**Exercise input:**

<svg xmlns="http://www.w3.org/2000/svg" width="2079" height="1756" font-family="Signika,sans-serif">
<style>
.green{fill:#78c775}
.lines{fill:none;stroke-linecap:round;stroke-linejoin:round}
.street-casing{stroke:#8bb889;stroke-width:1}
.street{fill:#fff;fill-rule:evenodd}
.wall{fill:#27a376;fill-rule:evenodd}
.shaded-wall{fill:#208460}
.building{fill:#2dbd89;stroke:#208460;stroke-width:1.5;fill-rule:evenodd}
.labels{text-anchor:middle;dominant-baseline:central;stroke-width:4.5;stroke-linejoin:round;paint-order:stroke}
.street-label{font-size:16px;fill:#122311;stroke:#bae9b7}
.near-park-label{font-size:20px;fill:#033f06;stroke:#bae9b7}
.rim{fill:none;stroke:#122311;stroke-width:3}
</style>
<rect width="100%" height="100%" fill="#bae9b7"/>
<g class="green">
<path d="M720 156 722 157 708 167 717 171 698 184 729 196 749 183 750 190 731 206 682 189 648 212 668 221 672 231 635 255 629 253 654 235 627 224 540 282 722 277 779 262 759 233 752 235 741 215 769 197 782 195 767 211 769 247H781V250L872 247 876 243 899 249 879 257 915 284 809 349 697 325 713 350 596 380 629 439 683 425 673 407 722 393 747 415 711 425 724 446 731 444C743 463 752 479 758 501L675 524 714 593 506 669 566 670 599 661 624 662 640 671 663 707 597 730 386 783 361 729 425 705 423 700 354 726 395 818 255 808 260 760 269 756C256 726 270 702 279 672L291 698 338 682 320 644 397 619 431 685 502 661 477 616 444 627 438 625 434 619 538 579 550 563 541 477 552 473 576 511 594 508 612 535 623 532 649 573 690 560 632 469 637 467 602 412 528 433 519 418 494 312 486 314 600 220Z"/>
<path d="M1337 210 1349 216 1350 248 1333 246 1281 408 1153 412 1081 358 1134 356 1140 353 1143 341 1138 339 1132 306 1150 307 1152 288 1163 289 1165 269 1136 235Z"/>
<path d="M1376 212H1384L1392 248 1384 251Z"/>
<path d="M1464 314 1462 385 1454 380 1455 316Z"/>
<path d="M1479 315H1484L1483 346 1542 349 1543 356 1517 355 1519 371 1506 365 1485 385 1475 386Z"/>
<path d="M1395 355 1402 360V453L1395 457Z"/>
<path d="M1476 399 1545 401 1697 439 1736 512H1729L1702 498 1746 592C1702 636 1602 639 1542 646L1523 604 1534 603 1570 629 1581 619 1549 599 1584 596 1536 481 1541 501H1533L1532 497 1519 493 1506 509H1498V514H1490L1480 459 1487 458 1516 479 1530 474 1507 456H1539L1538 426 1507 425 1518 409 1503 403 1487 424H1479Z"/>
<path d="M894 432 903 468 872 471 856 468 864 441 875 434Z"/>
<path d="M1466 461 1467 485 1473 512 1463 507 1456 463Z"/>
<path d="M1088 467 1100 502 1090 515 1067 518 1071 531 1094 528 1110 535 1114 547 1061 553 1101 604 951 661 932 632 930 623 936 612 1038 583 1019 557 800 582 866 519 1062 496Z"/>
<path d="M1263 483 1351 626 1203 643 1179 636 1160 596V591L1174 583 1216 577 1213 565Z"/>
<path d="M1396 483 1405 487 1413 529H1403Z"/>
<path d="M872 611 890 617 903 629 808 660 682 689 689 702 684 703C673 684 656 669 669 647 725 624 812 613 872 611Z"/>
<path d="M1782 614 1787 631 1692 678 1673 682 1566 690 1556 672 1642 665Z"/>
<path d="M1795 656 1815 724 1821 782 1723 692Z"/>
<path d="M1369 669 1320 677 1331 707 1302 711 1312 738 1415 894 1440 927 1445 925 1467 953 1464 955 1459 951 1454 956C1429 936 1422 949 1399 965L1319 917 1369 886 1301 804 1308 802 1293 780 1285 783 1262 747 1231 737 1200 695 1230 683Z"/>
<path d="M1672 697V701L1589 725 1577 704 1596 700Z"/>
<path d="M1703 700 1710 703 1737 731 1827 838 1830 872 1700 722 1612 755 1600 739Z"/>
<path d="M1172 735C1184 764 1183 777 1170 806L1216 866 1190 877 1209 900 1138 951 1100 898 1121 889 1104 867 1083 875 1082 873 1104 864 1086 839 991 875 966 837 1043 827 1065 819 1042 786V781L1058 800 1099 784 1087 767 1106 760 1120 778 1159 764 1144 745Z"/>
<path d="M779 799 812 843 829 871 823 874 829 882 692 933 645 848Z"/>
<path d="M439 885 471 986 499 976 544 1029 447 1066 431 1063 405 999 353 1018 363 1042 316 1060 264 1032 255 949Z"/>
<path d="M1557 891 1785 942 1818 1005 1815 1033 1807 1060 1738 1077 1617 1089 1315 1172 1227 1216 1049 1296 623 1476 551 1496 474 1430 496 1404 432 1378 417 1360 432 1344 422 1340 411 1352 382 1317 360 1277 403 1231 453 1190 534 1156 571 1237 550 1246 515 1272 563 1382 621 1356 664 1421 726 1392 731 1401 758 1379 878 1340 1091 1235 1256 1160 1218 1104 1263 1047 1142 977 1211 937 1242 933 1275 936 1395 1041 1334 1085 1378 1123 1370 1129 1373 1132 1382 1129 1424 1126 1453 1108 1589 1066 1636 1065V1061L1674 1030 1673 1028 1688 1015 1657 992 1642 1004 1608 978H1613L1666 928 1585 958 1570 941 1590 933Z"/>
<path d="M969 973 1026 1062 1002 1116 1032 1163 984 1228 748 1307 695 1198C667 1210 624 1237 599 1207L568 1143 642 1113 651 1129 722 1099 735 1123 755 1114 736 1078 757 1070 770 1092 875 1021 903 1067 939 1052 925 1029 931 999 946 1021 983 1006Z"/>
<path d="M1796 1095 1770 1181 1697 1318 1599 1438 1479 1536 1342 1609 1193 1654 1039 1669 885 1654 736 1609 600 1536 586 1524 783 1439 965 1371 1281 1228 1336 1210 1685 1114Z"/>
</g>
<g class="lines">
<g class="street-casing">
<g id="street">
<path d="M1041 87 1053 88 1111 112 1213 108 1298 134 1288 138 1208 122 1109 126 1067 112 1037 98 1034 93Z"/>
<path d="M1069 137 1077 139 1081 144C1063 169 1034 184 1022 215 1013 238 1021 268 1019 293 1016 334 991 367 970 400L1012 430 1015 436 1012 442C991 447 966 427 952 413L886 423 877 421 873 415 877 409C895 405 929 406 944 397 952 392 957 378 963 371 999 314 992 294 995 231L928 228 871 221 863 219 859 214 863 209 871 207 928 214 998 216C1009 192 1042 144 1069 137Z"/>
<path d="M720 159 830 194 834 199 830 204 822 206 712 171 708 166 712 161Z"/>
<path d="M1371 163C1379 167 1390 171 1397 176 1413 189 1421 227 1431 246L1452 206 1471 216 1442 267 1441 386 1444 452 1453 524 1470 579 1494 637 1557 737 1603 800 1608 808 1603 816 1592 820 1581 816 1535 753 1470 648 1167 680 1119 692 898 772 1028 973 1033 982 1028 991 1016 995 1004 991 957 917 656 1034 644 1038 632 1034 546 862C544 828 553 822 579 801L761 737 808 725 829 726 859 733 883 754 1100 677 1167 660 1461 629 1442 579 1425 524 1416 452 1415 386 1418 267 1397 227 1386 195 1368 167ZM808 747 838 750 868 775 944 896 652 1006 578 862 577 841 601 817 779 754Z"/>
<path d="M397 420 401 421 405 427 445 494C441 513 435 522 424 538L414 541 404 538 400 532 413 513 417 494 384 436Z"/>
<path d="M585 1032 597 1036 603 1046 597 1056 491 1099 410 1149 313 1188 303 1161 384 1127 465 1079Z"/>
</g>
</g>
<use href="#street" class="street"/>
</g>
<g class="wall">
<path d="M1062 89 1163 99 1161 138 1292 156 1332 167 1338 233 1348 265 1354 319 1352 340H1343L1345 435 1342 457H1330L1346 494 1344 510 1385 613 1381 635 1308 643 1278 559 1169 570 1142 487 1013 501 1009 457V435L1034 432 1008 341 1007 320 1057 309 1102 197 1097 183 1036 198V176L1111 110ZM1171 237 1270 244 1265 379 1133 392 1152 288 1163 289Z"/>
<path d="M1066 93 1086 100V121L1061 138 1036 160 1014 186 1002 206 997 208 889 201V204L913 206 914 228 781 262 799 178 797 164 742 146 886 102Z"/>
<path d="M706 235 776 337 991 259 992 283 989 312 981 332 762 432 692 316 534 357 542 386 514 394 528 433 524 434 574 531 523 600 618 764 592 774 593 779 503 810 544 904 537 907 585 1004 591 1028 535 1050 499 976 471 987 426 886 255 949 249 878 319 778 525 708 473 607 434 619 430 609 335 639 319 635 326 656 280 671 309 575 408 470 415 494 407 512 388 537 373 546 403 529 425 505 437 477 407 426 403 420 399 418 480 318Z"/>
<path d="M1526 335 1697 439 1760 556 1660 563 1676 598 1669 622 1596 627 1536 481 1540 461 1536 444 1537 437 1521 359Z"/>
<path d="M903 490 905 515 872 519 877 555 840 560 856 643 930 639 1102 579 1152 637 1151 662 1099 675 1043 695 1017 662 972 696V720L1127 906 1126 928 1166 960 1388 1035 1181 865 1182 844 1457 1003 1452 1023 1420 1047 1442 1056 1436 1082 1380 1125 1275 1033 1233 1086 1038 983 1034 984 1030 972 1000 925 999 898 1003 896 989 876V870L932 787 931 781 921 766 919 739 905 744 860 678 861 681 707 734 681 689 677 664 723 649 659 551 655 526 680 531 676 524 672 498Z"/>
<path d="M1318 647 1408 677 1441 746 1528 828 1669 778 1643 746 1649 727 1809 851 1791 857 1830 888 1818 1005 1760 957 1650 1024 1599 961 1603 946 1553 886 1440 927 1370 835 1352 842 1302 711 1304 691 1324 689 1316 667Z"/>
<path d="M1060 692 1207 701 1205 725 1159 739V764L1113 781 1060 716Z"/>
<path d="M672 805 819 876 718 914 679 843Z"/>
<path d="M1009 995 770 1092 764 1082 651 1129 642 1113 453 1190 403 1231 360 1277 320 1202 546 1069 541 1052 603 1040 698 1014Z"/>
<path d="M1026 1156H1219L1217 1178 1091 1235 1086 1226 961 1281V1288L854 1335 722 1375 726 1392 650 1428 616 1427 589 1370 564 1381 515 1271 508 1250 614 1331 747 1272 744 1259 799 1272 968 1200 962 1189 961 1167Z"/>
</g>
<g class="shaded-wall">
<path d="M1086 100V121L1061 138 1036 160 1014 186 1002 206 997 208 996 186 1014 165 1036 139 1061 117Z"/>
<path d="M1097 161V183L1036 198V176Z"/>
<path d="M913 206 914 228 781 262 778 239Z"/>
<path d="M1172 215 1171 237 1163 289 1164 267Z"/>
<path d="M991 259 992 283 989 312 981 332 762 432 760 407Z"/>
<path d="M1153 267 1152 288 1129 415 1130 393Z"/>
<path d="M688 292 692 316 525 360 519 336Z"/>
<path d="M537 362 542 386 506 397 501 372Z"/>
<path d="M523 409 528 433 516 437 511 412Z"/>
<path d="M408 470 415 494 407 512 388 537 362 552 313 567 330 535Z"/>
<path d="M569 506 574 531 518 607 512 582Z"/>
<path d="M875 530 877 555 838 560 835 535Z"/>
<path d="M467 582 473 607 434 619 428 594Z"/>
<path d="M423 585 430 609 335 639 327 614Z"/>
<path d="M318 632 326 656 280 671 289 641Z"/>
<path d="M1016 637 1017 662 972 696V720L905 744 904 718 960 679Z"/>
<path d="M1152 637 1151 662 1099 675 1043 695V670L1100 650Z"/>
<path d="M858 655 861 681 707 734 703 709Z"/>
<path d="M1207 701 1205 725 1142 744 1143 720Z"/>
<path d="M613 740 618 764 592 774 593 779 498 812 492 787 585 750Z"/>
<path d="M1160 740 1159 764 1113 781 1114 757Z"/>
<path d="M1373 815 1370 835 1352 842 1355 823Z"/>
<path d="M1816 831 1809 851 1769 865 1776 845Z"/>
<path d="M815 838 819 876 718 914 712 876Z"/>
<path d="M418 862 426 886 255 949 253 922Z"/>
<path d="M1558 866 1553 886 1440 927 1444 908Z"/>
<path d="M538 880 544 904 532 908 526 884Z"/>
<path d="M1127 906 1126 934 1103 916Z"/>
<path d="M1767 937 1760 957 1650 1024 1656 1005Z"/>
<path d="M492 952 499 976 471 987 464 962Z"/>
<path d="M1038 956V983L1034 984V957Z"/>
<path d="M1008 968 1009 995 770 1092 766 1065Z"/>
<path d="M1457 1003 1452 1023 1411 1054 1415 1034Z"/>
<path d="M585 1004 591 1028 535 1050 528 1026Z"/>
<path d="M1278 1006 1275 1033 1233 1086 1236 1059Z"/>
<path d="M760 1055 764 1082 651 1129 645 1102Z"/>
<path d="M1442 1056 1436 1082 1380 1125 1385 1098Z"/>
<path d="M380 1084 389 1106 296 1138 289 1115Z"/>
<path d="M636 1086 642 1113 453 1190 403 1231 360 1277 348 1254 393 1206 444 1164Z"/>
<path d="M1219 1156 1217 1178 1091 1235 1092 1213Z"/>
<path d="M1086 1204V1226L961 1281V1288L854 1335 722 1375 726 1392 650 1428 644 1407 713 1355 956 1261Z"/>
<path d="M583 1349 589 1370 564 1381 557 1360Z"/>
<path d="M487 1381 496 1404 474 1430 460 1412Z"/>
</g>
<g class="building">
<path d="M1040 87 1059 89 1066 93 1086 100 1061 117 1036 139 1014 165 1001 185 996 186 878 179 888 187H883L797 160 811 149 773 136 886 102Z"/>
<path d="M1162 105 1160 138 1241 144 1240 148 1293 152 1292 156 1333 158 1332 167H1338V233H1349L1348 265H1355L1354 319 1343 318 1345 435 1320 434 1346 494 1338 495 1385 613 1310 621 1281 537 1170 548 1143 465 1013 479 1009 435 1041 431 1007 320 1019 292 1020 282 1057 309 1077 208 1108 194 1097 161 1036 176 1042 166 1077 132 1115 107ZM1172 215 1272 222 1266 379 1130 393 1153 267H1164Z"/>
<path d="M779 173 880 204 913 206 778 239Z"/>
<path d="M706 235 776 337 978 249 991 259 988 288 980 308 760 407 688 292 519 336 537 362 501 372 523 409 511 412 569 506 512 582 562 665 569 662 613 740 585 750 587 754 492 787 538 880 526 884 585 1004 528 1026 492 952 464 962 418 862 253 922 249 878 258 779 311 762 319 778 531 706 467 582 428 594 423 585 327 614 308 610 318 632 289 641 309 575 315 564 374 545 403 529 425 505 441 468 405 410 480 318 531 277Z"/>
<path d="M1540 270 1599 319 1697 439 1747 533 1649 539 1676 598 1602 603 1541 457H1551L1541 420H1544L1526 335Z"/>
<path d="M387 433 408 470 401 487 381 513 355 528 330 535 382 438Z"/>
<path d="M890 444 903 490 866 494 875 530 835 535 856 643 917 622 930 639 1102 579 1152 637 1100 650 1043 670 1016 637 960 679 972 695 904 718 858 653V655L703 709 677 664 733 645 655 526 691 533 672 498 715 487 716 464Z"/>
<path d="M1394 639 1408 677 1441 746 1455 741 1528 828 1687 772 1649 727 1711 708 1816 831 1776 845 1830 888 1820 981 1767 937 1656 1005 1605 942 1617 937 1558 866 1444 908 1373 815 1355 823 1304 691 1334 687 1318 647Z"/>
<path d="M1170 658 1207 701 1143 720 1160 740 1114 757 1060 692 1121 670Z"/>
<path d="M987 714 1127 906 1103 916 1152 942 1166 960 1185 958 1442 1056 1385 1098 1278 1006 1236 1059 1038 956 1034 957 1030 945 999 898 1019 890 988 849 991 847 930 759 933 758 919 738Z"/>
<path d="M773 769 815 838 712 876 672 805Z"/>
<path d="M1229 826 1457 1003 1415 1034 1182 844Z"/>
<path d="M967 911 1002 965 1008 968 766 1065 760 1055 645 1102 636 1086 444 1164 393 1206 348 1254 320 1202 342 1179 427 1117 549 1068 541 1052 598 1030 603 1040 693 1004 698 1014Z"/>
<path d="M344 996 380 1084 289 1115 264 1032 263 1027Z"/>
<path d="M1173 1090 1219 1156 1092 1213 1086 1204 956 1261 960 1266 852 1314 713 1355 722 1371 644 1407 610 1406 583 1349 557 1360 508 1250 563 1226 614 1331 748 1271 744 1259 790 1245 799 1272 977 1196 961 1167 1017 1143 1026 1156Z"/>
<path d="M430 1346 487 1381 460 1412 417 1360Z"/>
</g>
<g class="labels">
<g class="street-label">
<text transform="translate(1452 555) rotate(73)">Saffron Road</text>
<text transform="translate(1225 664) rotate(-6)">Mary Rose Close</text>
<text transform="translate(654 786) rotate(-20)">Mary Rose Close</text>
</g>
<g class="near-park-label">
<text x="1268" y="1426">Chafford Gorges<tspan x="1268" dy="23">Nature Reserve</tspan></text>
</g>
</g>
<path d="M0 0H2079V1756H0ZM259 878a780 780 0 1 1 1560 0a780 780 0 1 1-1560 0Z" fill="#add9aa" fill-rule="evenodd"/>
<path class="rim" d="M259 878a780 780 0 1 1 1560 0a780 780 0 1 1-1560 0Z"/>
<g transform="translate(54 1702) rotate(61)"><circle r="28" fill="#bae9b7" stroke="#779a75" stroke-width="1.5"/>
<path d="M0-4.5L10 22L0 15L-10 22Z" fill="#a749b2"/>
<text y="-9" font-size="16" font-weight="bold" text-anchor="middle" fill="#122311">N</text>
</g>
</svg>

**What is expected:** Check every line of the data, and copy the ones that contain "lines".

**Expected answer:**
.lines{fill:none;stroke-linecap:round;stroke-linejoin:round}
<g class="lines">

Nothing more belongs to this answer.